The main reason for this is that the cities can’t absorbe the massive demand of population they have. “There is no more space in the city”, says the organizer Abascal. She gives two reasons why cities are saturated. “It usually is people who migrate from rural areas believing in the city they will find a job. However, another reason are conflicts such as the Boko Haram one, which force people to flee rural areas and come to the city, where they feel more secure. All that sums up to the demographic bomb that is expected in the African continent”.

This settlements grow rapidly and they are built near the working places of those who occupy them. These people usually go walking to work, so these areas are located near industries or rich neighborhoods for which people living in slums work for.

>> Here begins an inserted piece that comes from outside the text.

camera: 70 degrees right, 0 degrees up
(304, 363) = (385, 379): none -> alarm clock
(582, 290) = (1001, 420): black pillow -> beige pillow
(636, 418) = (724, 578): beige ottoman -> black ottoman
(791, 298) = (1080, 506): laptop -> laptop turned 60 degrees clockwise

Quantiative and interdisciplinary event

These are just some of the challenges which will be tackled at the workshop. The event pretends to analyze urban variables and offer quantitative solutions. Three experts from different disciplines will participate in the event. Reinhard König, professor of Computional Architecture at Bauhaus-University Weimar will be the first one. He works for the optimum design of cities, for which he uses programming tools which are mixed with law, mobility, density and endowment variables.

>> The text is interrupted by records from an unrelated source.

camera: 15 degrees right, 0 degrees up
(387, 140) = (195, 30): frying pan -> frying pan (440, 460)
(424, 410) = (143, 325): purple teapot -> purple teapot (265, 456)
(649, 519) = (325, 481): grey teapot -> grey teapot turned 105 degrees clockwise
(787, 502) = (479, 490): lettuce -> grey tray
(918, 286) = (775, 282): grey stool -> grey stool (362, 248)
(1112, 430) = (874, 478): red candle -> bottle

The second of the experts is Belén Gesto, director at the Instituto de Cooperación en Habitabilidad Básica (ICHaB). She did her thesis on decent housing and has developed a methodology named ‘guided occupancy’ which intends to prevent future urban settlements.

On last place will speak Primoz Kovacic, engineer and director of Spatial Collective. His work focuses on the problems at settlements in Nairobi, where he lives. He maps the informal settlements and does a census to include those people living in them, which are not counted in the municipal census.

The event organizer says it is designed for any type of people interested in the futuro of cities. “Cities join the interests of diverse people: sociologists, economists, urbanists, geographers, doctors, journalists, etc”.  The objective is to measure the problems to find solutions. “This congress has a quantitative focus, with the objective of measuring urban variables to contribute to real solutions”, stresses Abascal.